Of course, most of the time this is done automatically by e-mails or other forms of messaging. You may have communicated with assymentric or symmetric encryption already without manually encrypting and decrypting a message.
Now, in digital signature the opposite is done. You don't encrypt with the other person's public key but with your own private key. Because of this, anyone can use your public key that is out in the open to decrypt that message. How is this a signature? Because only you had access to your private key, which means that if decrypted only you could have sent that message.
This doesn't only create authenticity, but also integrity of the message and non-repudiation. Why as latter 2 as well?
Because what the digital signature actually encrypts with the private key is a hash of the whole message that you are sending.
But how can you make sure that the public key you send in the open cannot be tempered with, or have someone make a public key of their own and claim it's your key? That way they can decrypt the messages that are meant to you, and you can't. That is where digital certificates come in. Digital certificates make sure that the public key posted in your name is indeed your public key.
Digital certificates include information about the public key, information about the identity of its owner called the subject and the digital signature of an entity that has verified the certificate's contents, a 3rd party called the issuer. If the signature is valid, and the software examining the certificate trusts the issuer, then it can use that public key to communicate securely with the digital certificate's subject.
Why can't you just make a simple hash to guarantee the integrity of the message? Because an attacker can take your message, create a new one, and then make a new hash then send them to the receiver. The hashes will match and there's no way the receiver can tell whether he got that message from your or an attacker. Where as in the case of digital signature, the attacker doesn't have your private key to go that extra mile of asymmetric key encryption. He can encrypt it with his own private key, but then the receiver won't be able to decrypt it with your public key and will realise that signature is not from you.
But what if you want to ensure the integrity of the message but not necessary the authorship of the message and you just want the messages to work faster? You're not at work or in a public institution, you talk to a friend and none of you cares about the legal bindings of making sure the message is from each other. That's where HMAC comes in, unlike digital signature, the HMAC encrypts the hash of the message with a symmetric key.

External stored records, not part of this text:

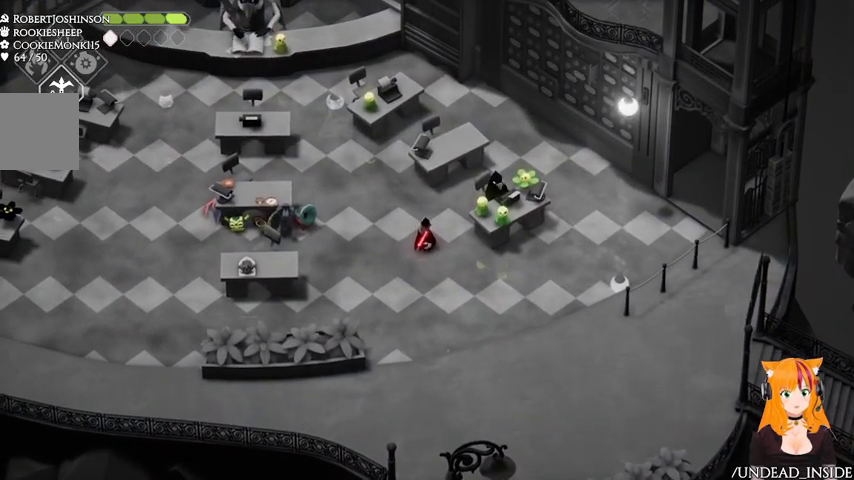
Gameplay with a controller (Xbox layout); each line is a JSON object with the inputs held at the frame after it. "events" lists button and stick changes between this image and that frame as [ms after this image, input, new state], when the widget could be followed in between. Not read: L2 L3 R3.
{"buttons": [], "left_stick": "center", "right_stick": "center", "events": []}
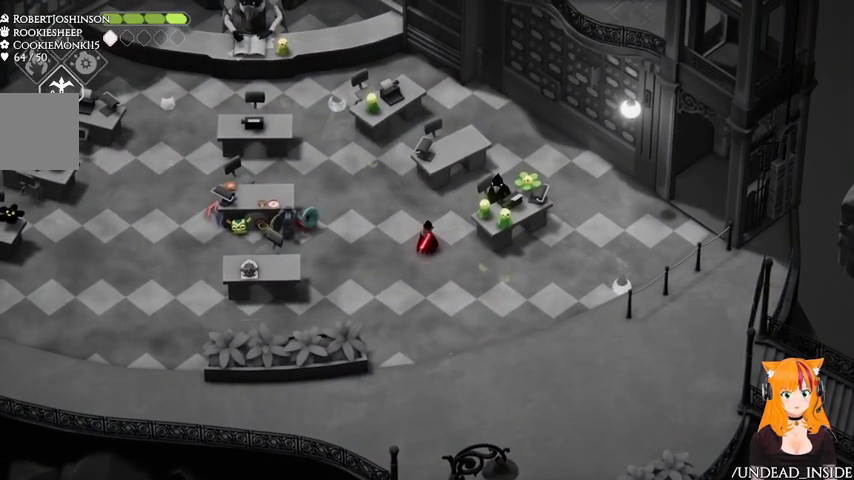
{"buttons": [], "left_stick": "center", "right_stick": "center", "events": [[167, "left_stick", "right"], [233, "left_stick", "up-right"], [433, "left_stick", "center"]]}
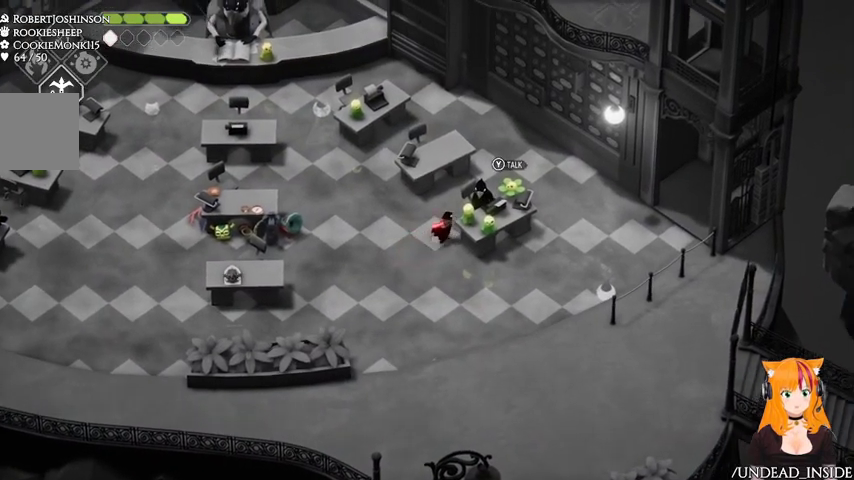
{"buttons": [], "left_stick": "center", "right_stick": "center"}
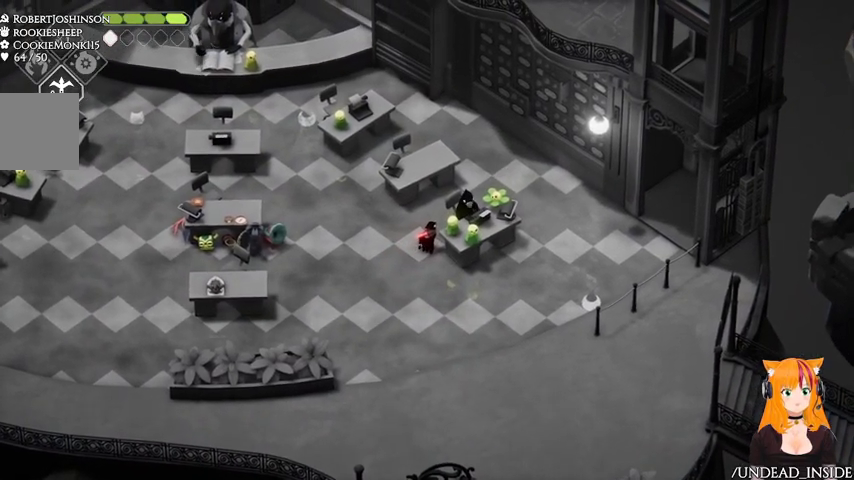
{"buttons": [], "left_stick": "center", "right_stick": "center", "events": []}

Being encrypted with a symmetric key, the authorship of the message cannot be tracked back to you, because you're not the only one who has access to that symmetric key. The receiver also has the same key and he could have made that message himself. Of course, they are the only 2 people that have access to the symmetric key, so unless one of them compromised the key, the message that you received, if you know that you're not the one who wrote it, you can be sure that it came from the other person who has the symmetric key.
The H in HMAC stands for hash and the MAC stands for message authentication code, meaning a code that guarantees data integrity as well and authenticity, by allowing the viewers who posses the secret key to detect any changes to the message content. A MAC usually has 3 parts: a key generation algorithm, a signing algorithm and a verifying algorithm.
In short:
Digital Signature = Hash of the message is encrypted with the private key of the sender.
HMAC = Hash of the message is encrypted with the symmetric key.